The cat’s tongue description might have been helpful if I’d known it was meant to suggest shape, not size. I ended up googling a DNR instructional video on my smartphone — not something I’ve done before while wearing bloody elbow-length surgical gloves.
It turns out the spleen is about the size of a man’s hand. It looks very much like the liver, but smaller. I identified what I thought was the right organ, and was fairly confident until later that morning, when an eight-point buck wandered into the field below my stand and gave me a clean shot.
The guts of this new deer looked different than the first.
The spleen and liver were so similar, I thought at first the buck had two livers. That’s why I had to line up everything on my tailgate and ask Farder. We puzzled over the cooling organs for a few minutes.
“The DNR is going to get a lot of livers in the mail,” Farder said.
“How many do you think?” I asked.
“Fifty percent livers,” he replied.
Farder and I are not new to hunting. We’ve each shot and field-dressed dozens of deer.
Like most hunters, though, we are not deer anatomy experts. Most of us fish out the heart, and maybe a bit of liver for the frying pan.
Beyond that, it’s all just guts.
Farder and I, though, realized it’s important to learn. Sending in spleens will give researchers an important look at how deer might be affected by pesticides.
Before signing on with the DNR, Michel worked at South Dakota State University researching pesticide levels in a group of captive deer. It was that study that first suggested neonicotinoids might harm deer.
“It was a correlational study,” he said. “But there was a relationship between the level of neonics and survival probability for fawns.”
The early science suggests the chemical makes adult deer sluggish and young deer more likely to die.
This new statewide study is a lot bigger than the first. Instead of a few dozen captive deer, the DNR will be testing roughly 1,000 wild animals. With all the new data, Michel hopes to map hot spots of pesticide exposure.
Farder told me he’s interested to see the results, but he’s also conflicted. He lives in farm country, not far from where we hunt.
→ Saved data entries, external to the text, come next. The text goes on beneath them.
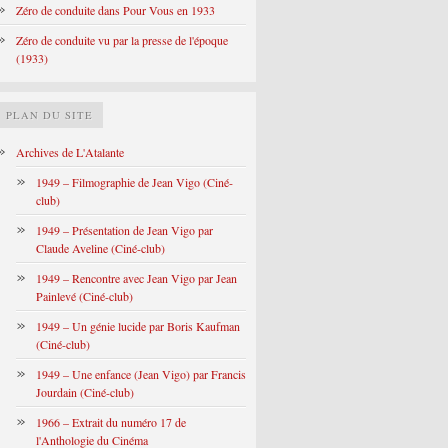
Zéro de conduite dans Pour Vous en 1933
Zéro de conduite vu par la presse de l'époque
(1933)
PLAN DU SITE
Archives de L'Atalante
1949 – Filmographie de Jean Vigo (Ciné-
club)
1949 – Présentation de Jean Vigo par
Claude Aveline (Ciné-club)
1949 – Rencontre avec Jean Vigo par Jean
Painlevé (Ciné-club)
1949 – Un génie lucide par Boris Kaufman
(Ciné-club)
1949 – Une enfance (Jean Vigo) par Francis
Jourdain (Ciné-club)
1966 – Extrait du numéro 17 de
l'Anthologie du Cinéma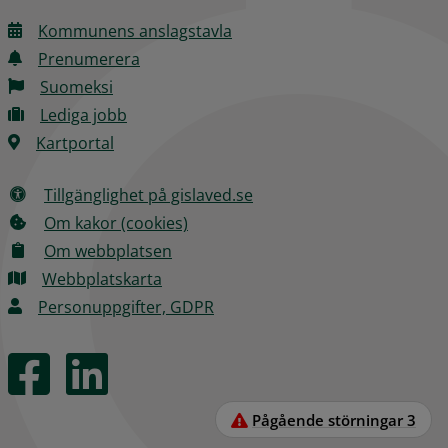
Kommunens anslagstavla
Prenumerera
Suomeksi
Lediga jobb
Kartportal
Tillgänglighet på gislaved.se
Om kakor (cookies)
Om webbplatsen
Webbplatskarta
Personuppgifter, GDPR
Pågående störningar
3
He’s an animal lover, but he also sees the value in pesticides.
“Farmers absolutely need to use chemicals to feed the world,” he said. “The yields just aren’t good enough without them. But if they affect wildlife, that’s concerning. I’m hoping they can find some alternative.”
Michel warned me that my deer might test pretty high for pesticides. Marshall County is heavily agricultural. He thinks he'll find more neonicotinoids in the spleens of deer that live around farms.
It's a working hypothesis, but he won't be sure until the spleen tests come back.